Hello Linux Geeksters. Canonical has released yet another three Ubuntu Touch images over the weekend, coming with important fixes for Unity 8, the time zone support has been added to the organizer library, a bunch of boot improvements have been added, an enhanced version of calendar has been implemented, and the latest scopes API changes have been added.
Unfortunately, the new updates were not added yet to the latest images due to the fact that they have failed the automated tests, but most likely, they will be ready until the 17th of April, when the stable version of Ubuntu Touch is scheduled for release.
Canonical has made good progress with it’s Ubuntu Touch and their work is quite visible. New scopes for Unity 8 have been recently created (including a 500 px scope for photography enthusiasts), a new bootsplash running over Mir has been implemented, a new app switcher has been developed, while the support for conference call and dual SIM is already under work.
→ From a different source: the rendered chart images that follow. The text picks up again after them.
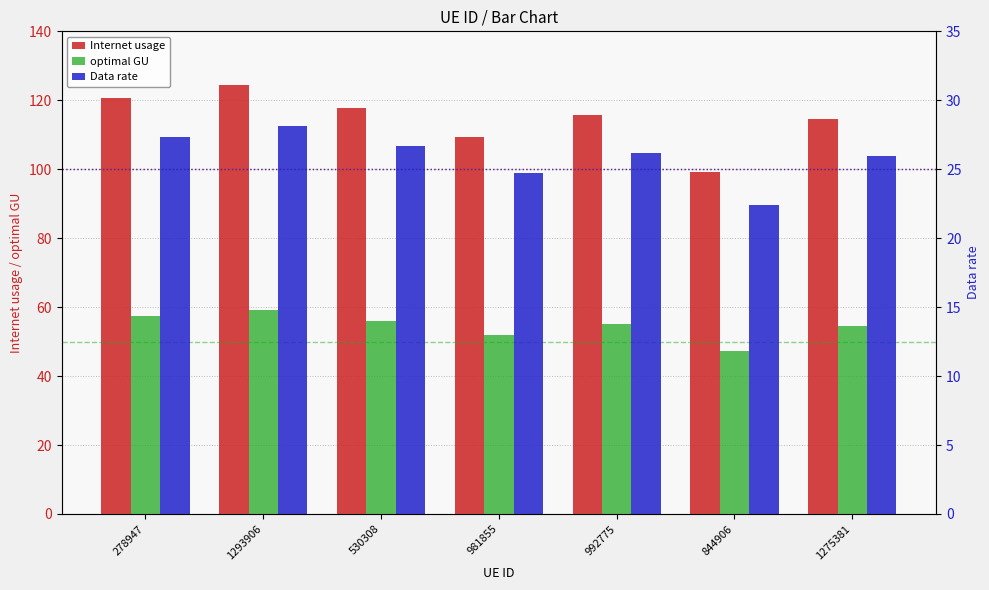

Reading left to right, extract all data points from this chart.

Internet usage: 120.7	124.4	117.8	109.3	115.8	99.1	114.6
optimal GU: 57.4	59.2	56.0	52.0	55.1	47.1	54.5
Data rate: 27.3	28.1	26.6	24.7	26.2	22.4	25.9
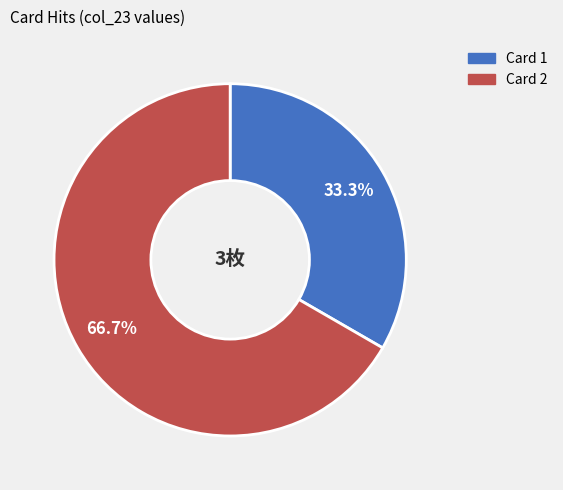

Count the number of slices in the pie.

2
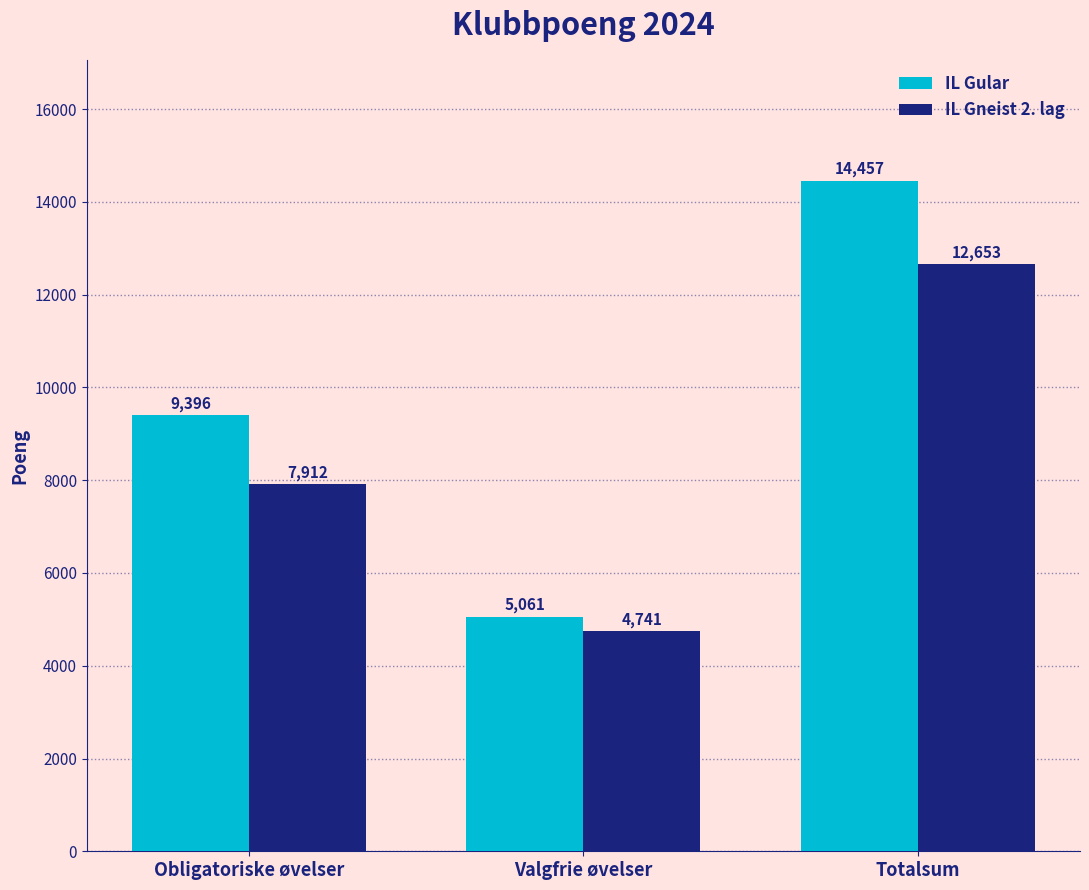

Between Obligatoriske øvelser and Valgfrie øvelser, which series saw the biggest shift?

IL Gular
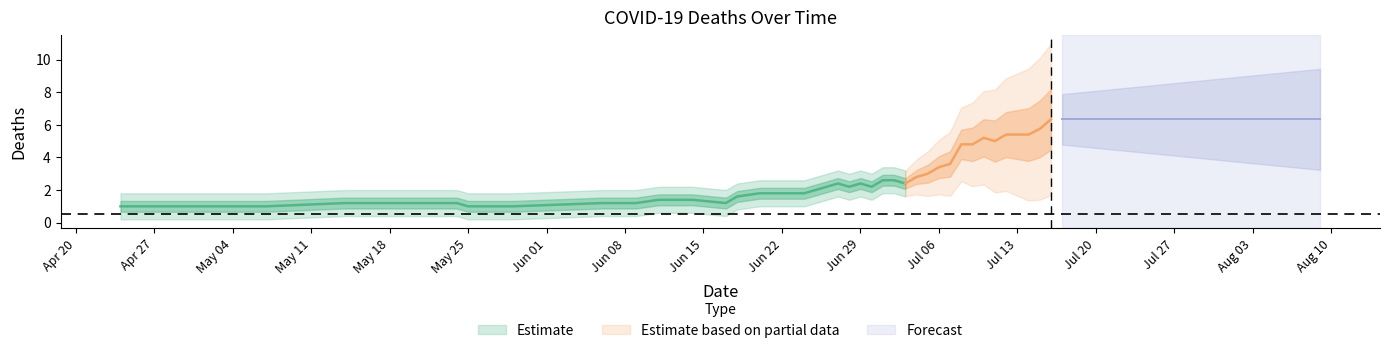

How many values are between 1 and 4?

32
Also, Canonical has recently announced that they have started the work for their own email client (based on the good old Trojita), while an Ubuntu instant messaging client called “Ubuntu IM” will become available in May, 2014.
The story so far:
Canonical has been working a lot at Ubuntu Touch, the mobile version of Ubuntu. While the initial plan was to make it available for all the Google Nexus smartphones and tablets, the developers have dropped the support for Galaxy Nexus, Google Nexus 7 2012 and Google Nexus 10, Ubuntu Touch being officially available only for the Google Nexus 4 smartphone and the Google Nexus 7 2013 tablet.
Until now, there aren’t a lot of applications for Ubuntu Touch available, Canonical’s Mark Shuttleworth hopes that by the time the first Ubuntu Touch powered phones hit the market, the top 50 Android/iOS apps will be available for Ubuntu Touch.
Also worth mentioning, Mark’s Shuttleworth big dream is to reach full desktop-mobile convergence somewhere between the releases of Ubuntu 14.10 and Ubuntu 15.04 (between October 2014 and April 2015).